Chrissy: Its wild what other minds can bring to the table. Rhythms you would never think to add to your song.
Ian: Ya, I can play the songs differently on my own if I wanted to but, for instance, Seamus plays something different and being able to bounce off of that – ya that’s something completely different.
Chrissy: Living in Providence now for two years, have you had some ‘Providence nights’

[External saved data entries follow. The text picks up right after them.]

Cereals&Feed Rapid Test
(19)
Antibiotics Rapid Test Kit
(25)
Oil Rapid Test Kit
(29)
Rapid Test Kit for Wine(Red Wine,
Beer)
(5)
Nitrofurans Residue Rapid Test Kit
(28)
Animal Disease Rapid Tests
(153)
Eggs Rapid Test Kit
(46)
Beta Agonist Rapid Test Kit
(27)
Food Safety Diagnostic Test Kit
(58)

Ian: Well I had my record release show at the Columbus Theatre and everyone after wanted to go to Nolans Pub and hang out. There had been a show at Nick-a-Nees and a lot of people I knew went to that show and that crowd spilled into Nolans with a bunch of other people and it seemed like everyone I knew was in that one room and just anytime I turned around there was someone wishing me well or people who couldn’t make it to my show saying “sorry I couldn’t make it , but congratulations” then we would start talking about how there show went that night and that seems to happen pretty often. There was a night in April where we played a show at Machines with Magnets with friends Ian, Dennis and Chris, then Z-Boys were at Aurora, Ravi Shavi at Columbus and everyone just collides at the end of the night.
Chrissy: Ya that’s Providence – high energy with wild, beautiful and creative humans all in a mile and a half radius.
Ian will be performing at the Songwriters Showcase tomorrow night, October 17th, 2017 at The Black Sheep with Caleb Caudle and Eliott Bronson!